Post and Telegraph local roll of honour boards

Members of the Post and Telegraph Department initiated roll of honour boards in a number of parts of the country during the First World War. These were displayed inside the main post office in the district. All named the employees who had gone on active service, not only those who had died.

The Hamilton board (pictured), unveiled on Anzac Day 1917, was made of rimu by W.E. Burrow, a local cabinetmaker. It featured the motto ‘Deus et Libertatus’ (God and Liberty) at the top and coloured flags of various Allies with the Union Jack at the centre. Names continued to be added to the board.

Some boards were made by employees of the department. The Masterton board, unveiled in March 1917, appears to have been a framed handwritten list. It was ‘neatly executed’ by Joseph Justus of the ‘telephone staff’ and framed by W. Christie of the ‘telephone construction’ staff. [1] The Gisborne board, unveiled in March 1918, was made by a local postmaster, R.R.I. Scott.

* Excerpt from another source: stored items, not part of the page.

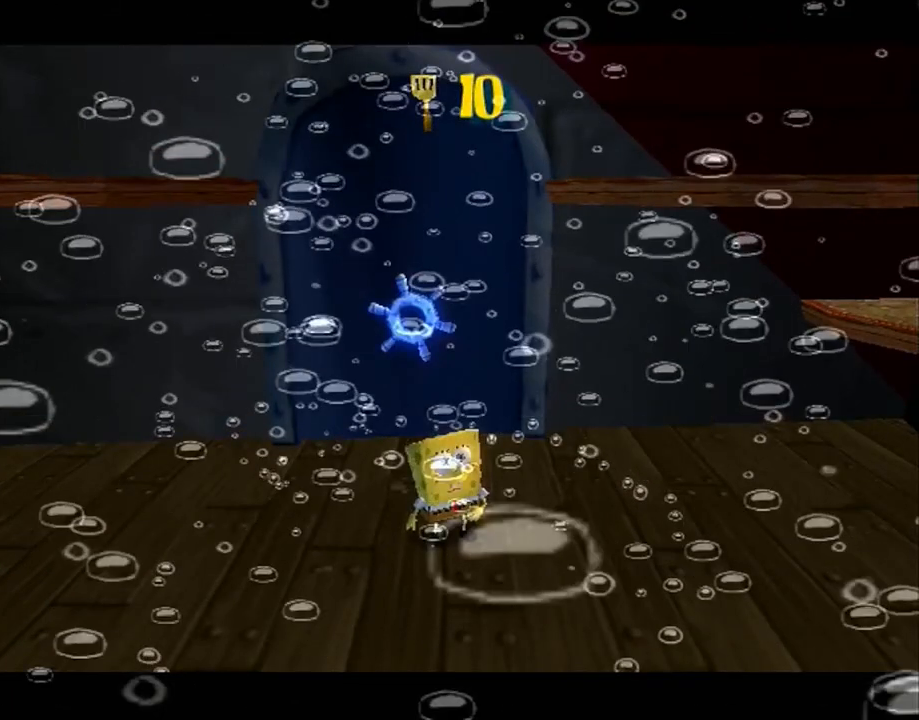
{"buttons": [], "left_stick": "left", "right_stick": "center", "events": []}
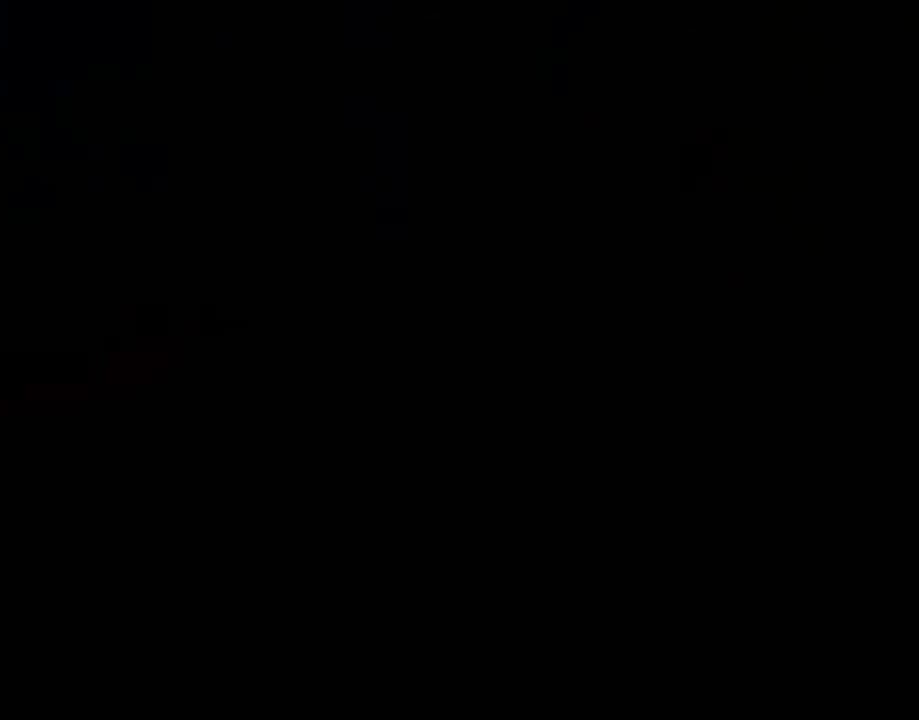
{"buttons": [], "left_stick": "left", "right_stick": "right", "events": [[250, "B", "down"], [300, "B", "up"], [450, "right_stick", "right"]]}
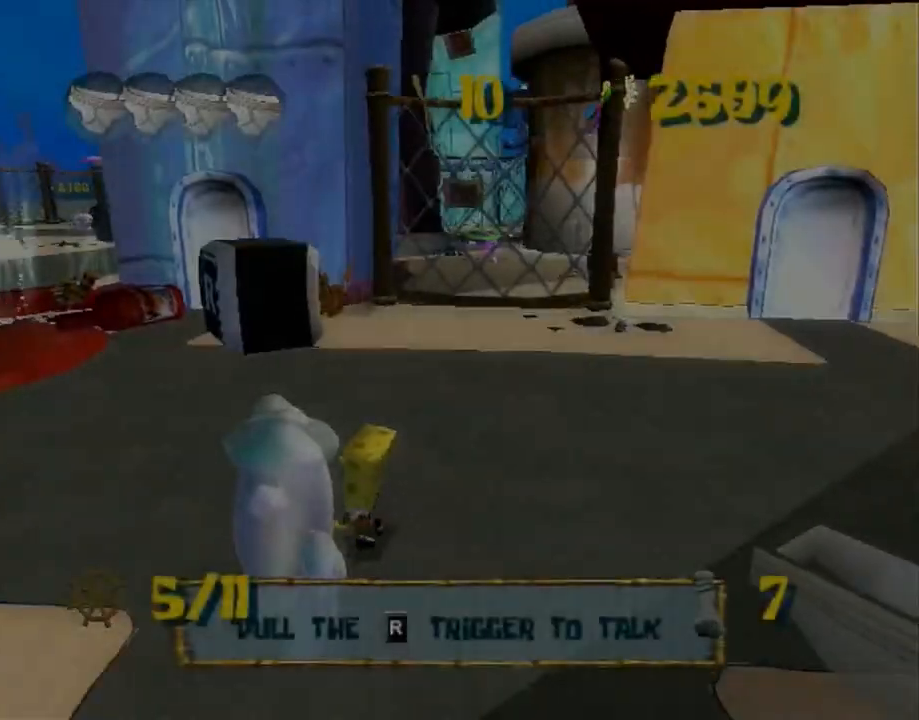
{"buttons": [], "left_stick": "up-left", "right_stick": "right", "events": [[183, "left_stick", "up-left"]]}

More elaborate than Masterton’s framed list, it consisted of an oak board approximately 5 feet square.

Boards were also assembled in Christchurch, Nelson and Palmerston North. It is not known whether any of these boards survive. 

The Post and Telegraph Department developed a national roll of honour board which listed the names and ranks of all those wounded or killed during the First World War. It is now held unframed at Archives New Zealand.